# Text for analysis:
NT27SW 97 22009 70738 (from 2195 7068 to 2207 7079)

For adjacent and parallel railway viaduct, see NT27SW 100.

Crossing the Water of Leith, this aqueduct runs parallel to the Lanark Road. Eight arches with battered piers. Built 1818-22 and designed by Hugh Baird, but modelled on Thomas Telford's aqueduct at Chirk on the Ellesmere Canal.
J Lindsay 1968; J Gifford, C McWilliam and D Walker 1984; G Hutton 1993a.

This aqueduct is a magnificent, though simple and elegant, structure, based by its engineer, Baird, on aqueducts on the Ellesmere Canal in England and on consultations with Thomas Telford as regards design.
G Hutton 1993.

# Prompt 1:
Answer these questions using the aqueduct description:
(a) What reference number does it give for the adjacent and parallel railway viaduct?
(b) How many arches does the aqueduct have?
(c) On which canal is the Chirk aqueduct that served as a model?

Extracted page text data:
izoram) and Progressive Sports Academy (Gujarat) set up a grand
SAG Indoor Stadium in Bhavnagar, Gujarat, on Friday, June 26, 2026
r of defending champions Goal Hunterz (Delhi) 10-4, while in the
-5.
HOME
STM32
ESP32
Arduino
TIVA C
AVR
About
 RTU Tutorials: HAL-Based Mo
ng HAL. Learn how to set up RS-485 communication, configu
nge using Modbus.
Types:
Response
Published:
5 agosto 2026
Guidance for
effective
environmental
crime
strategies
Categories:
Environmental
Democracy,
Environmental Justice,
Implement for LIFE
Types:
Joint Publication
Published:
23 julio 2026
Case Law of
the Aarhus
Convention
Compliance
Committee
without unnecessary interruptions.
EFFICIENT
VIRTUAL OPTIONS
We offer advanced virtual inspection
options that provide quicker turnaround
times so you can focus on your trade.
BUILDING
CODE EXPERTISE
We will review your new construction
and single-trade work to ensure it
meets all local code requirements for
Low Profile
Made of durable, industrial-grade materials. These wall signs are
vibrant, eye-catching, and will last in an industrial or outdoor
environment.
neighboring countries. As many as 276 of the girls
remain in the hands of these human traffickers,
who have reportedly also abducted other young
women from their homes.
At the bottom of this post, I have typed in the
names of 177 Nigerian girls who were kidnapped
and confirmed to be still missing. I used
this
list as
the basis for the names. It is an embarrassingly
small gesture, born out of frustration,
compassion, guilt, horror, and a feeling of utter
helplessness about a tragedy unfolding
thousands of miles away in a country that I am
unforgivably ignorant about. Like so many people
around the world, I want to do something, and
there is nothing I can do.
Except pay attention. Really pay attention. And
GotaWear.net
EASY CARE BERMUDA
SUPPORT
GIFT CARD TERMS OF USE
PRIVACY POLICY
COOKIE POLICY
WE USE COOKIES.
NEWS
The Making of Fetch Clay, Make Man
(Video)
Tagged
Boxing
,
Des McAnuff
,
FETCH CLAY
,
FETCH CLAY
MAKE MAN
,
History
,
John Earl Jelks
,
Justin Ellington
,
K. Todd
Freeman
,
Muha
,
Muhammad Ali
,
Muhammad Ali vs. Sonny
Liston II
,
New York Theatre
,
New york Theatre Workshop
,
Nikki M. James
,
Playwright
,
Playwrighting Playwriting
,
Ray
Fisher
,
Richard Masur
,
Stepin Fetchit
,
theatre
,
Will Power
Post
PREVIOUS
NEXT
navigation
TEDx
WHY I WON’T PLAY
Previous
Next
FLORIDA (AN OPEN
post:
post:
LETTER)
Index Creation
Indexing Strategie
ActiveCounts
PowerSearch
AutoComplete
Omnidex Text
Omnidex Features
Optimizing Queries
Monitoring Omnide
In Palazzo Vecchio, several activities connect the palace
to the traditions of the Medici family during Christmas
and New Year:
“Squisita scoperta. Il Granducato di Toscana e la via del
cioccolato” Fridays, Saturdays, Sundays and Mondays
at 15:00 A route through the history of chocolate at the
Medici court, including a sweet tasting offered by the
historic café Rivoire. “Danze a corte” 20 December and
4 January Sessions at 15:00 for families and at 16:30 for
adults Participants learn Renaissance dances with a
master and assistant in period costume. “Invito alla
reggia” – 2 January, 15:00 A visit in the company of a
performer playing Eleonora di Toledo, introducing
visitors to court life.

# Prompt 2:
Render the records as a JSON list of strings, one string per line, from the first line of the records up to and including the line with "We will review your new construction". Leave out blank lines.

# Written solution 1:
(a) NT27SW 100
(b) Eight
(c) The Ellesmere Canal

# Written solution 2:
[
  "izoram) and Progressive Sports Academy (Gujarat) set up a grand",
  "SAG Indoor Stadium in Bhavnagar, Gujarat, on Friday, June 26, 2026",
  "r of defending champions Goal Hunterz (Delhi) 10-4, while in the",
  "-5.",
  "HOME",
  "STM32",
  "ESP32",
  "Arduino",
  "TIVA C",
  "AVR",
  "About",
  " RTU Tutorials: HAL-Based Mo",
  "ng HAL. Learn how to set up RS-485 communication, configu",
  "nge using Modbus.",
  "Types:",
  "Response",
  "Published:",
  "5 agosto 2026",
  "Guidance for",
  "effective",
  "environmental",
  "crime",
  "strategies",
  "Categories:",
  "Environmental",
  "Democracy,",
  "Environmental Justice,",
  "Implement for LIFE",
  "Types:",
  "Joint Publication",
  "Published:",
  "23 julio 2026",
  "Case Law of",
  "the Aarhus",
  "Convention",
  "Compliance",
  "Committee",
  "without unnecessary interruptions.",
  "EFFICIENT",
  "VIRTUAL OPTIONS",
  "We offer advanced virtual inspection",
  "options that provide quicker turnaround",
  "times so you can focus on your trade.",
  "BUILDING",
  "CODE EXPERTISE",
  "We will review your new construction"
]